Внезапно Левинзон обратил своё обезьянье личико ко мне и спросил:
– Ну так что, вы готовы сотрудничать?
Я чуть не поперхнулся чаем – мне стало вдруг неловко. Оказывается, всё это время комиссар вербовал меня, но я прослушал, для чего именно. Осторожно ответил:
– Несомненно, ваше предложение небезынтересно, но хотелось бы услышать подробности, господин большевик.
Левинзон сморщился, сплюнул прямо на затоптанные доски и пробурчал:
– Господа все давно на столбах висят или в канавах валяются, с распоротым брюхом. И вам, Ярилов, тоже там место, но мы готовы предоставить шанс искупить классовую вину. Не только остаться в живых, но даже стать одним из героев нового человечества!
Пока я гадал, откуда ему известна моя фамилия, комиссар опять начал нести ерунду, но теперь я вслушивался внимательнее. Что-то про восстановление исторической справедливости, про незаконченное восстание Спартака; про то, как не довели своё славное дело до конца Степан Разин и Емельян Пугачёв…

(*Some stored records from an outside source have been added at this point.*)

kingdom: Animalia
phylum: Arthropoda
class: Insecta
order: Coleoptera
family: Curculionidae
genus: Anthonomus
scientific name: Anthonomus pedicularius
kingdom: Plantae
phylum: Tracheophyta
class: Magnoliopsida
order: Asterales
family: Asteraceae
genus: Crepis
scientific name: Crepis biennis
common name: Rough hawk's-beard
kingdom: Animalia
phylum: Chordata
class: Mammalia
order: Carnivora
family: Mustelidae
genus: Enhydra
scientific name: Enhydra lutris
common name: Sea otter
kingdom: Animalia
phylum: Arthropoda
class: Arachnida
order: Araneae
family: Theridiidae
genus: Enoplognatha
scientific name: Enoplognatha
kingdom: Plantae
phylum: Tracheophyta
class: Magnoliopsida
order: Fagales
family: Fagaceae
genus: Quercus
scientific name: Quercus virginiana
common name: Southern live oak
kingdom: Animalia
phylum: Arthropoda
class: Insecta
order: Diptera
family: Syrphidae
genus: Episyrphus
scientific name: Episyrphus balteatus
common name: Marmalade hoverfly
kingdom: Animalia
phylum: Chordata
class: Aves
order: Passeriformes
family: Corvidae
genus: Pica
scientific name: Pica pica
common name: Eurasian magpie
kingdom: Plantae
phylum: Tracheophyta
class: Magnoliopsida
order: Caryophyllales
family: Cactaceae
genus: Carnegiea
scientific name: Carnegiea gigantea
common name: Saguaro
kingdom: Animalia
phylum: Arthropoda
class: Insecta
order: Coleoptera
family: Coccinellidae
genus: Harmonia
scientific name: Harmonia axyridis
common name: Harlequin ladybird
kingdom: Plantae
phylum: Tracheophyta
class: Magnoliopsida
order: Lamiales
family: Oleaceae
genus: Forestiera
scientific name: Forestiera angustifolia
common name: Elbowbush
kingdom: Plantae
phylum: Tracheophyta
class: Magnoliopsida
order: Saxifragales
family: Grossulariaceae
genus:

Я почувствовал: ещё немного, и страшные головные боли вернутся ко мне, утонувшему в потоке ерунды. Взмолился:
– Господин… то есть, гражданин комиссар, ваши исторические экскурсы забавны… извиняюсь – познавательны. Но какое отношение они имеют к моей скромной персоне?
Левинзон начал сверкать глазками и неумело ругаться, становясь похожим на рассерженную плюшевую игрушку. Вполне вероятно, что он был незаменим на митингах, но умения чётко излагать мысль ему не хватало. И тут он заговорил почти теми же словами, что мои старые знакомцы – отец Василий, генерал Деникин и тибетский монах. Про древнюю борьбу хроналексов и путешественников во времени; про то, что Защитники Времени победили и практически ликвидировали (он применил именно это, любимое «товарищами» словечко) все возможности проникать в прошлые времена через лазейки-порталы. Но Левинзон и его немногочисленные сторонники, состоящие в организации хроналексов, решили, что теперь надо не бороться с подобными мне нарушителями закона неизменности истории, а использовать наши возможности, чтобы «пустить эшелон человечества по новому пути, переведя стрелку, и гораздо раньше на века или даже тысячелетия приступить к строительству коммунизма». И я, бывший штабс-капитан Ярилов, белогвардейская харя и дворянское отродье, могу теперь исправить все свои ошибки и помочь в этом им – «новым, пролетарским хроналексам». Делом этим заинтересовались в Москве, и даже сам Лев Троцкий якобы поддержал идею, ради чего Левинзон и уезжал на целый месяц.